18.104.22.168 Certification of the Average Surface Hardness
As discussed previously, the certified average hardness value of reference test blocks is usually determined by calculating the simple average of several hardness measurement values taken across the surface of the block. The certification of the NIST SRM test blocks was partly based on the calibration measurements; however, it was also based on a NIST derived function that models how the hardness varies across the surface of the test block material. In the case of the NIST blocks, the certified average hardness value is the average of the hardness values predicted by the hardness function for all test surface locations, and not simply the arithmetical average of the seven NIST measurements.

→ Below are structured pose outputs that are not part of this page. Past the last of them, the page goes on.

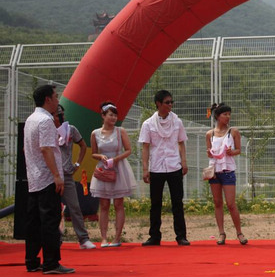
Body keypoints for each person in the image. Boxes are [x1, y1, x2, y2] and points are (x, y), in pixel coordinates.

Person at [23, 85, 75, 274]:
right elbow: (46, 149)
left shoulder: (30, 119)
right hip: (47, 178)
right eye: (55, 97)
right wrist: (56, 175)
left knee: (34, 222)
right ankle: (51, 263)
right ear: (47, 99)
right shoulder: (45, 120)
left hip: (34, 177)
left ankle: (31, 260)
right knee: (50, 221)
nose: (57, 101)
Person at [140, 90, 190, 246]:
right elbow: (145, 147)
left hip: (174, 165)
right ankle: (154, 236)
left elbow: (181, 142)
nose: (170, 105)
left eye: (171, 102)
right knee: (155, 203)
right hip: (156, 167)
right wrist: (145, 169)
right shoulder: (148, 124)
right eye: (167, 102)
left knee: (177, 202)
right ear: (158, 103)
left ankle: (181, 236)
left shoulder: (177, 121)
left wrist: (184, 162)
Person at [89, 102, 136, 247]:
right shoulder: (95, 133)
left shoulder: (120, 131)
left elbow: (128, 150)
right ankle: (103, 238)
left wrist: (115, 159)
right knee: (104, 204)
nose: (113, 118)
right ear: (103, 116)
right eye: (110, 115)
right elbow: (93, 153)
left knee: (118, 203)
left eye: (115, 115)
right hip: (103, 168)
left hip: (118, 167)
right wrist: (101, 157)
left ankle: (117, 237)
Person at [53, 105, 96, 249]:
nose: (60, 117)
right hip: (51, 175)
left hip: (67, 174)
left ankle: (83, 239)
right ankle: (54, 238)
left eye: (62, 114)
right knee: (52, 208)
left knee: (74, 206)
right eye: (57, 115)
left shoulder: (70, 129)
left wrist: (77, 163)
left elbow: (83, 145)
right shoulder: (47, 129)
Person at [205, 103, 248, 245]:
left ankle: (239, 232)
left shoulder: (233, 131)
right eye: (225, 114)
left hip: (228, 170)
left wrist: (231, 152)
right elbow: (209, 153)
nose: (228, 117)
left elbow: (238, 150)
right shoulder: (209, 134)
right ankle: (221, 233)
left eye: (229, 114)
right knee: (217, 202)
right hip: (214, 171)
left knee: (230, 203)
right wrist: (209, 153)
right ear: (218, 116)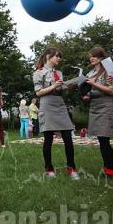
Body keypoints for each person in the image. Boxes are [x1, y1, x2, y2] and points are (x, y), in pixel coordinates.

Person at [33, 47, 79, 180]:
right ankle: (49, 169)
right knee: (48, 139)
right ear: (48, 56)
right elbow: (38, 92)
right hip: (47, 104)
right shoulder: (39, 72)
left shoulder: (59, 72)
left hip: (60, 104)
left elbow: (59, 89)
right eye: (57, 56)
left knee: (68, 138)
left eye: (60, 56)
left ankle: (71, 168)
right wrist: (54, 86)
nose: (59, 58)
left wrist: (67, 87)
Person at [81, 47, 113, 178]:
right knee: (101, 139)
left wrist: (94, 84)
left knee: (104, 139)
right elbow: (91, 90)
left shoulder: (109, 71)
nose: (91, 58)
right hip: (94, 106)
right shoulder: (90, 72)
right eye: (90, 56)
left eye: (94, 56)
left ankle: (111, 170)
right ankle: (108, 168)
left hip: (106, 106)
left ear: (101, 57)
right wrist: (87, 95)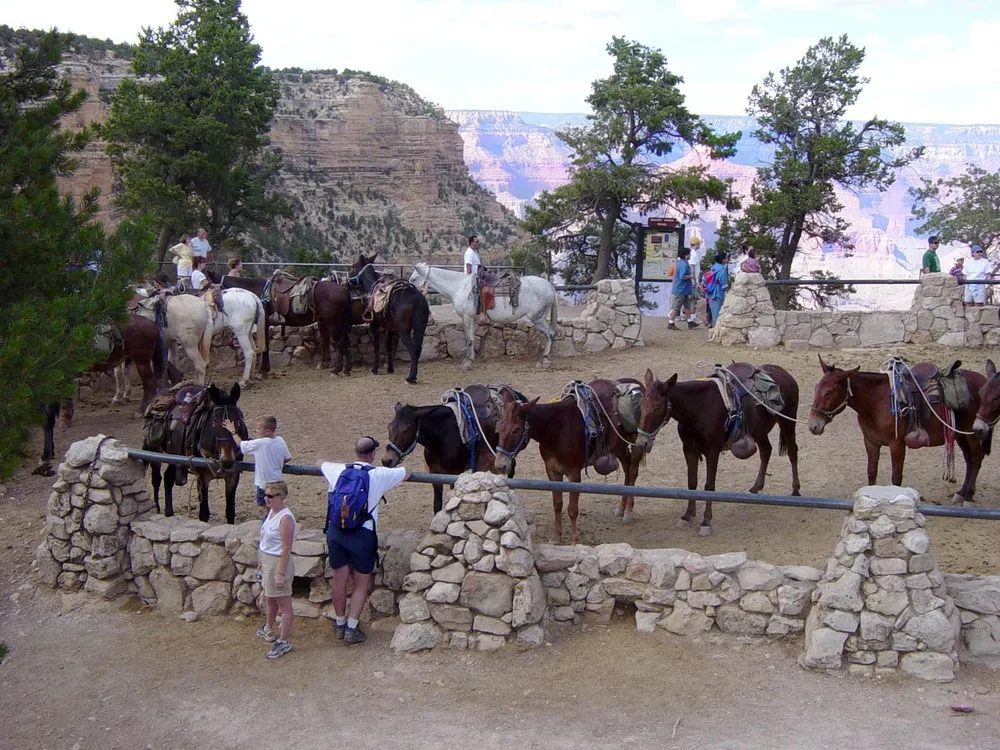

However, because the locations chosen for the seven NIST measurements provide a good representation of the range in surface hardness, the two averages are nearly identical in value.
22.214.171.124 Certification of Hardness at Untested Locations
A hardness measurement is destructive in that a specific location on a hardness block can be measured only once. For the second type of certification, certified HRC hardness values and the associated uncertainties are provided for specific untested locations on the test surface of the reference block, as illustrated by the open circles in Figure 7. Because hardness blocks are not uniform, NIST can only predict the hardness at these untested locations. The HRC hardness values were calculated using the surface hardness function. Using this formula, predicted hardness values may be calculated for any single untested location or for the average of two or more locations. For the NIST SRMs, however, certified values of only eleven locations are provided with the SRM test block. Section C.2 of Annex C provides the formulas used by NIST and gives examples of how to use these formulas.
This second type of NIST hardness certification provides the customer with a valuable tool for improving the hardness comparison measurements by reducing the influence of the test block non-uniformity. For example, the user can combine the seven NIST calibration measurements with the eleven predicted values to produce a profile map approximating the block surface hardness, and then, correct measurements depending on the test location on the block. The customer can also calculate better corrections by calculating hardness values using the same formula NIST used to determine the hardness at the eleven untested locations, as described in Annex C.